Our analysis of candidate genes yielded little evidence of association with SAD, though it did turn up nominally significant association in NPAS2. Notably, like Zbtb20, Npas2 plays a role in circadian rhythms. It is closely related in primary amino acid sequence to Clock, a transcription factor expressed in the suprachiasmatic nucleus (SCN) that regulates circadian rhythm. Npas2 was identified as an analog of Clock operating as a circadian regulator in the mammalian forebrain43. Later, it was shown that Npas2 can functionally substitute for Clock in the SCN in mice to regulate circadian rhythmicity44. In one study Npas2-deficient mice showed a number of subtle differences in circadian activity as compared to wild-type mice.
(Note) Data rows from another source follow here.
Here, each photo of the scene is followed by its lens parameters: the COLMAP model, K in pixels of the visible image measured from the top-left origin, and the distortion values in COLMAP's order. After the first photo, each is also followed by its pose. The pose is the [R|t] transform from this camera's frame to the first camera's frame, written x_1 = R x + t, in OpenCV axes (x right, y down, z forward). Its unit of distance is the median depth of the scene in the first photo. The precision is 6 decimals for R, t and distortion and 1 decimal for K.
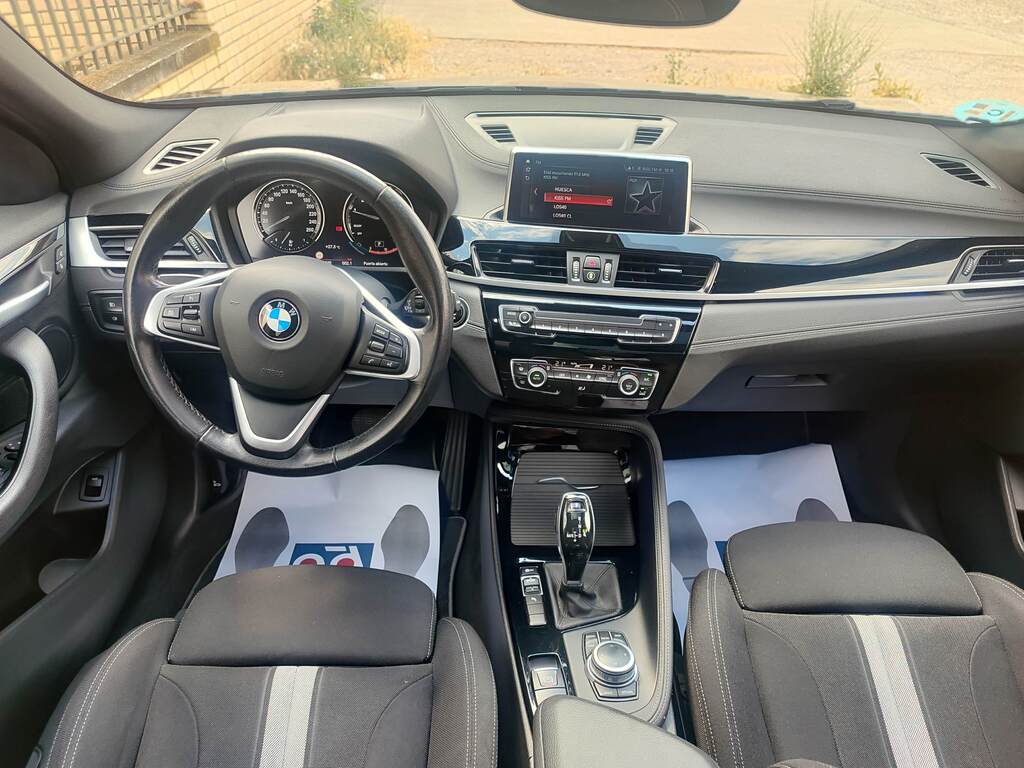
lens RADIAL K [[736.2, 0, 512.0], [0, 736.2, 384.0], [0, 0, 1]] dist [0.018095, -0.013275]
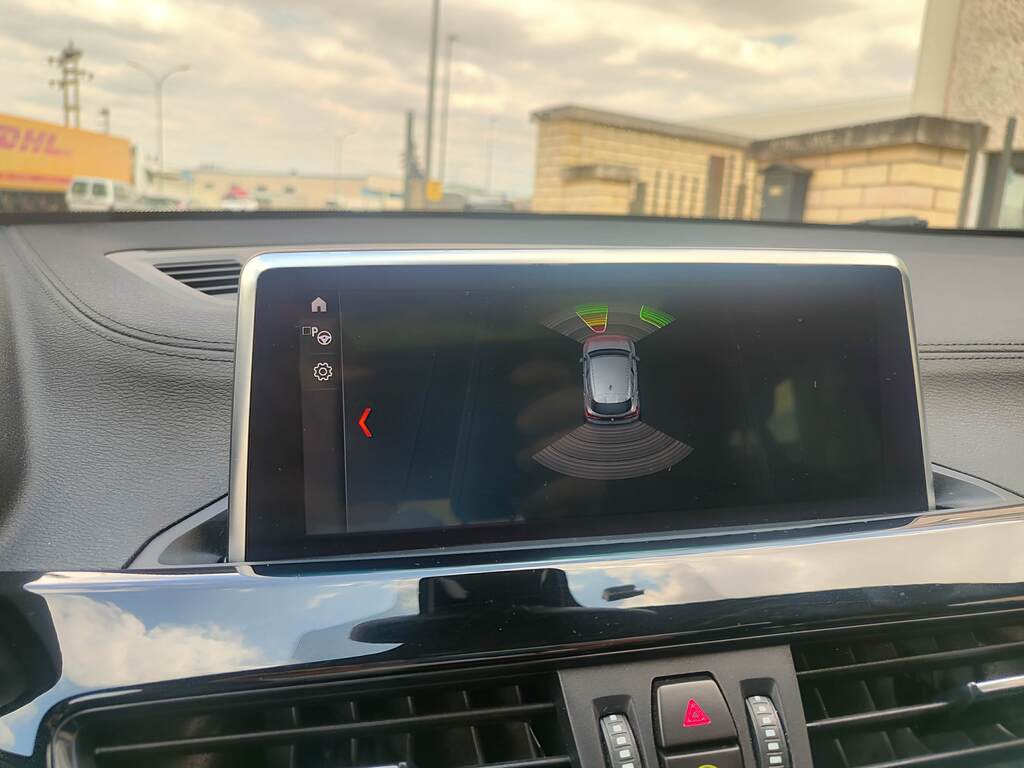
lens RADIAL K [[748.2, 0, 512.0], [0, 748.2, 384.0], [0, 0, 1]] dist [-0.009120, -0.003590]
pose [[0.949375, -0.084124, 0.302671, 0.004980], [0.183038, 0.931166, -0.315320, -0.192658], [-0.255311, 0.354757, 0.899424, 0.788067]]
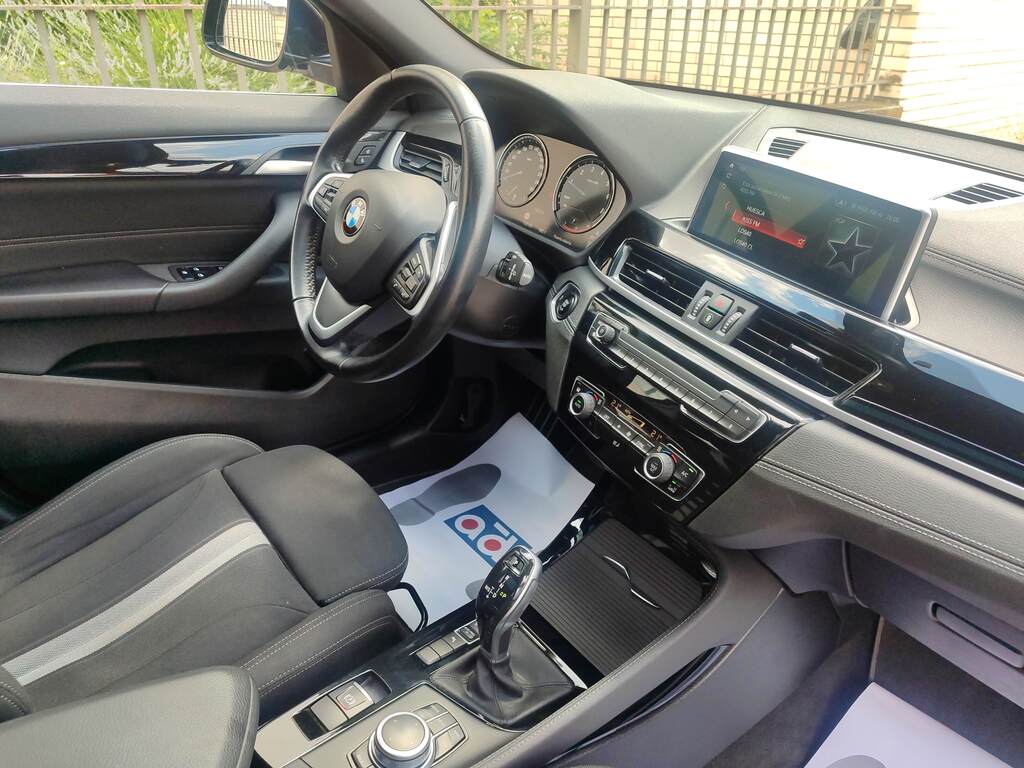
lens RADIAL K [[736.1, 0, 512.0], [0, 736.1, 384.0], [0, 0, 1]] dist [-0.004619, -0.004987]
pose [[0.621915, 0.409712, -0.667351, 0.494601], [-0.469576, 0.877109, 0.100885, -0.071923], [0.626674, 0.250630, 0.737878, 0.355962]]
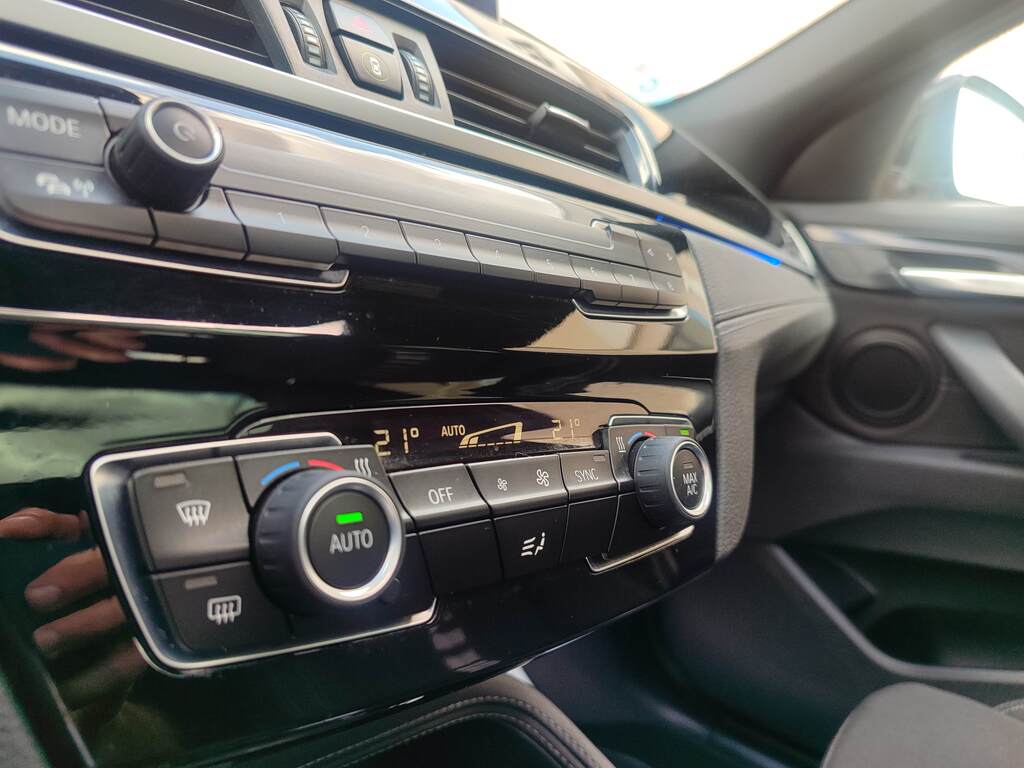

Under normal 12-h light/12-h dark cycles followed by constant darkness conditions, Npas2 (+/–) and Npas2 (–/–) mice displayed rhythmic locomotor activity largely comparable to that of wild-type littermates. The exception is that Npas2 (–/–) mice postponed or skipped a prominent break present in wild-type mice during the middle of the night45. By comparison, Zbtb20 (–/–) mice, when compared with the Zbtb20 (+/–) and control mice, displayed a dramatic loss of early evening activity along with significantly limited durations in their early morning activity30. In terms of rhythmic oscillation of locomotor activity, it was decreased in Npas2 (–/–) mice compared to the wild-type and (+/–) mice. On the other hand, the intrinsic period was increased in Zbtb20 (–/–) mice compared to the control mice.

This study should be considered in light of several limitations. First, our assessment of seasonality was retrospective. However, given that we were asking about a recurring pattern, rather than a one-time event, recall should be reasonably robust. Retrospective assessment of SAD has also been found to be reliable45. A second limitation lies in our definition of seasonality. We did not use assessment tools such as the Seasonal Pattern Assessment Questionnaire (SPAQ) to quantify seasonality based on the Global Seasonality Score (GSS)46,47. Therefore, we are not able to examine seasonality as a continuous phenotype. Finally, our sample size was small for a GWAS study, and thus our power to detect genome-wide significant associations was limited.

In conclusion, our study identifies ZBTB20 as a candidate susceptibility gene for SAD. Further study in independent samples with the appropriate phenotype data is needed to confirm this association.